======== Extracted data ========

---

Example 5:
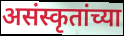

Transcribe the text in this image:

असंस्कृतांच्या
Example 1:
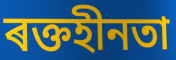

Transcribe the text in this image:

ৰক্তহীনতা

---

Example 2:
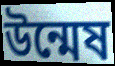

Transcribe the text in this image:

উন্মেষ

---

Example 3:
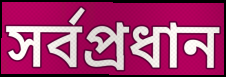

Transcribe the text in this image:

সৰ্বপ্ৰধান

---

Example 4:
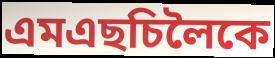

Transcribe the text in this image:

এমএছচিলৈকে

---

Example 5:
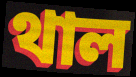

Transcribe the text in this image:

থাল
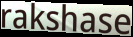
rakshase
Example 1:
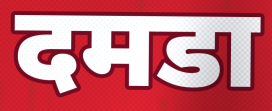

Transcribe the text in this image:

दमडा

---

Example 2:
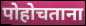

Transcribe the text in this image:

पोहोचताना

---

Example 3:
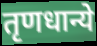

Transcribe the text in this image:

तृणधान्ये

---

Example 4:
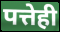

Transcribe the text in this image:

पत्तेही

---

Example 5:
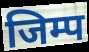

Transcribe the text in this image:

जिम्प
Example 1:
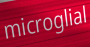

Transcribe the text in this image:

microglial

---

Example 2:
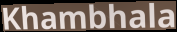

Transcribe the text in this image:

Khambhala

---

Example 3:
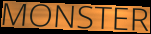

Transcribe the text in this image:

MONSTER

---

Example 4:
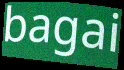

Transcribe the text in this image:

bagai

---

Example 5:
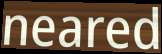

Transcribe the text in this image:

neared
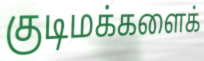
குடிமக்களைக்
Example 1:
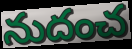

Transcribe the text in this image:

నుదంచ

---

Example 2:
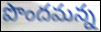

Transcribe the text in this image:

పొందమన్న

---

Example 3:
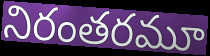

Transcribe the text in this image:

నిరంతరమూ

========

What needs to be done -> Where a record holds a picture, leave the picture out and restate the rest word for word.

Answer to this exercise ->
---

Example 5:

Transcribe the text in this image:

असंस्कृतांच्या
Example 1:

Transcribe the text in this image:

ৰক্তহীনতা

---

Example 2:

Transcribe the text in this image:

উন্মেষ

---

Example 3:

Transcribe the text in this image:

সৰ্বপ্ৰধান

---

Example 4:

Transcribe the text in this image:

এমএছচিলৈকে

---

Example 5:

Transcribe the text in this image:

থাল
rakshase
Example 1:

Transcribe the text in this image:

दमडा

---

Example 2:

Transcribe the text in this image:

पोहोचताना

---

Example 3:

Transcribe the text in this image:

तृणधान्ये

---

Example 4:

Transcribe the text in this image:

पत्तेही

---

Example 5:

Transcribe the text in this image:

जिम्प
Example 1:

Transcribe the text in this image:

microglial

---

Example 2:

Transcribe the text in this image:

Khambhala

---

Example 3:

Transcribe the text in this image:

MONSTER

---

Example 4:

Transcribe the text in this image:

bagai

---

Example 5:

Transcribe the text in this image:

neared
குடிமக்களைக்
Example 1:

Transcribe the text in this image:

నుదంచ

---

Example 2:

Transcribe the text in this image:

పొందమన్న

---

Example 3:

Transcribe the text in this image:

నిరంతరమూ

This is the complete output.